*What is asked*:
Please reproduce all of the records below line for line, changing nothing.

[Dataset records]
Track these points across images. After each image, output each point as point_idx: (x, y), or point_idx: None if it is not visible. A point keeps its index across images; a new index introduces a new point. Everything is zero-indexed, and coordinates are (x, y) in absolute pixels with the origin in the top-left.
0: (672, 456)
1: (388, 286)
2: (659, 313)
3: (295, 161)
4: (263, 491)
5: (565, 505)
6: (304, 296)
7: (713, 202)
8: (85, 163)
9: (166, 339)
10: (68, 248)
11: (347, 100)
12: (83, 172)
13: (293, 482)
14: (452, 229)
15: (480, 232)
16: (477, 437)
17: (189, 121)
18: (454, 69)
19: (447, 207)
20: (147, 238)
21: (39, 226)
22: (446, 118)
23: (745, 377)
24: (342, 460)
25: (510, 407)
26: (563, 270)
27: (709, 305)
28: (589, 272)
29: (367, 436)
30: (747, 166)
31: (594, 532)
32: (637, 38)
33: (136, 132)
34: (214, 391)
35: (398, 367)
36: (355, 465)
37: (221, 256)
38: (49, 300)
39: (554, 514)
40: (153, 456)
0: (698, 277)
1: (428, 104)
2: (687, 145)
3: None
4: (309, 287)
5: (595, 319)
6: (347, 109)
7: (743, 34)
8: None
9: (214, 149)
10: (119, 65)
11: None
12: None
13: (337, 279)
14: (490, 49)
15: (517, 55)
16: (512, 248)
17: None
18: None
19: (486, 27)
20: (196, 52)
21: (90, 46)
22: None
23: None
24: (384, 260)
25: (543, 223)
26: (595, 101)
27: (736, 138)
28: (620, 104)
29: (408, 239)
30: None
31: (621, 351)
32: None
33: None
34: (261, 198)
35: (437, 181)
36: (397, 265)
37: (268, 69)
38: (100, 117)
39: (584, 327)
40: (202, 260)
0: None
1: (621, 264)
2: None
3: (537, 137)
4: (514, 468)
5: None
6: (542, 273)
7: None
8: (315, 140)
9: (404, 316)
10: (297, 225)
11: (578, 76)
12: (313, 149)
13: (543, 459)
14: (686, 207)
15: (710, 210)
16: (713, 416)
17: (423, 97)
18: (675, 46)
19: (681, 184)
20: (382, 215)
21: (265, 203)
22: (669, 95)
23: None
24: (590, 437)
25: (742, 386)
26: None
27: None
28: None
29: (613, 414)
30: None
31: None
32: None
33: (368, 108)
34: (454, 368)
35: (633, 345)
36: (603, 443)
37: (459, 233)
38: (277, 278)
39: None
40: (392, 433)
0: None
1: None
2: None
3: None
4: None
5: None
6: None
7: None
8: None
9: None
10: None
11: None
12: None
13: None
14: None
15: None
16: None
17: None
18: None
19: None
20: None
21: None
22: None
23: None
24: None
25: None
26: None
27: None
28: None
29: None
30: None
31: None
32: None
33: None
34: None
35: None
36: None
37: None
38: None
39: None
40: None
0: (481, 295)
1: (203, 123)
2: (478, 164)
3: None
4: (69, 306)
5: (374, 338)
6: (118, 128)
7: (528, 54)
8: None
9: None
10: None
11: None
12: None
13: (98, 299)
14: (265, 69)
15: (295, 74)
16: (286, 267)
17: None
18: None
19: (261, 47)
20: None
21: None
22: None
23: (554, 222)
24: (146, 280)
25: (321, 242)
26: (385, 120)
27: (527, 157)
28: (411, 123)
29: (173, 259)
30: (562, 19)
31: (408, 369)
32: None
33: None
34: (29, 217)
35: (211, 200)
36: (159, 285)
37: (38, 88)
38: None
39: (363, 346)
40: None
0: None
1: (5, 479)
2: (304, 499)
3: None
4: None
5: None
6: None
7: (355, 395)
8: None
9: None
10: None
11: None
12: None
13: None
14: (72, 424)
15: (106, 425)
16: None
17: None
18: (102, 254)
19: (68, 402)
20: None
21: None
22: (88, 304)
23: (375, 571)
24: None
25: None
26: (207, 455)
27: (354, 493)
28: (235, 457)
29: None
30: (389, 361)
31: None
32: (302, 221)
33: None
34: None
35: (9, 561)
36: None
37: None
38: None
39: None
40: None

*Written reply*:
Track these points across images. After each image, output each point as point_idx: (x, y), or point_idx: None if it is not visible. A point keeps its index across images; a new index introduces a new point. Everything is zero-indexed, and coordinates are (x, y) in absolute pixels with the origin in the top-left.
0: (672, 456)
1: (388, 286)
2: (659, 313)
3: (295, 161)
4: (263, 491)
5: (565, 505)
6: (304, 296)
7: (713, 202)
8: (85, 163)
9: (166, 339)
10: (68, 248)
11: (347, 100)
12: (83, 172)
13: (293, 482)
14: (452, 229)
15: (480, 232)
16: (477, 437)
17: (189, 121)
18: (454, 69)
19: (447, 207)
20: (147, 238)
21: (39, 226)
22: (446, 118)
23: (745, 377)
24: (342, 460)
25: (510, 407)
26: (563, 270)
27: (709, 305)
28: (589, 272)
29: (367, 436)
30: (747, 166)
31: (594, 532)
32: (637, 38)
33: (136, 132)
34: (214, 391)
35: (398, 367)
36: (355, 465)
37: (221, 256)
38: (49, 300)
39: (554, 514)
40: (153, 456)
0: (698, 277)
1: (428, 104)
2: (687, 145)
3: None
4: (309, 287)
5: (595, 319)
6: (347, 109)
7: (743, 34)
8: None
9: (214, 149)
10: (119, 65)
11: None
12: None
13: (337, 279)
14: (490, 49)
15: (517, 55)
16: (512, 248)
17: None
18: None
19: (486, 27)
20: (196, 52)
21: (90, 46)
22: None
23: None
24: (384, 260)
25: (543, 223)
26: (595, 101)
27: (736, 138)
28: (620, 104)
29: (408, 239)
30: None
31: (621, 351)
32: None
33: None
34: (261, 198)
35: (437, 181)
36: (397, 265)
37: (268, 69)
38: (100, 117)
39: (584, 327)
40: (202, 260)
0: None
1: (621, 264)
2: None
3: (537, 137)
4: (514, 468)
5: None
6: (542, 273)
7: None
8: (315, 140)
9: (404, 316)
10: (297, 225)
11: (578, 76)
12: (313, 149)
13: (543, 459)
14: (686, 207)
15: (710, 210)
16: (713, 416)
17: (423, 97)
18: (675, 46)
19: (681, 184)
20: (382, 215)
21: (265, 203)
22: (669, 95)
23: None
24: (590, 437)
25: (742, 386)
26: None
27: None
28: None
29: (613, 414)
30: None
31: None
32: None
33: (368, 108)
34: (454, 368)
35: (633, 345)
36: (603, 443)
37: (459, 233)
38: (277, 278)
39: None
40: (392, 433)
0: None
1: None
2: None
3: None
4: None
5: None
6: None
7: None
8: None
9: None
10: None
11: None
12: None
13: None
14: None
15: None
16: None
17: None
18: None
19: None
20: None
21: None
22: None
23: None
24: None
25: None
26: None
27: None
28: None
29: None
30: None
31: None
32: None
33: None
34: None
35: None
36: None
37: None
38: None
39: None
40: None
0: (481, 295)
1: (203, 123)
2: (478, 164)
3: None
4: (69, 306)
5: (374, 338)
6: (118, 128)
7: (528, 54)
8: None
9: None
10: None
11: None
12: None
13: (98, 299)
14: (265, 69)
15: (295, 74)
16: (286, 267)
17: None
18: None
19: (261, 47)
20: None
21: None
22: None
23: (554, 222)
24: (146, 280)
25: (321, 242)
26: (385, 120)
27: (527, 157)
28: (411, 123)
29: (173, 259)
30: (562, 19)
31: (408, 369)
32: None
33: None
34: (29, 217)
35: (211, 200)
36: (159, 285)
37: (38, 88)
38: None
39: (363, 346)
40: None
0: None
1: (5, 479)
2: (304, 499)
3: None
4: None
5: None
6: None
7: (355, 395)
8: None
9: None
10: None
11: None
12: None
13: None
14: (72, 424)
15: (106, 425)
16: None
17: None
18: (102, 254)
19: (68, 402)
20: None
21: None
22: (88, 304)
23: (375, 571)
24: None
25: None
26: (207, 455)
27: (354, 493)
28: (235, 457)
29: None
30: (389, 361)
31: None
32: (302, 221)
33: None
34: None
35: (9, 561)
36: None
37: None
38: None
39: None
40: None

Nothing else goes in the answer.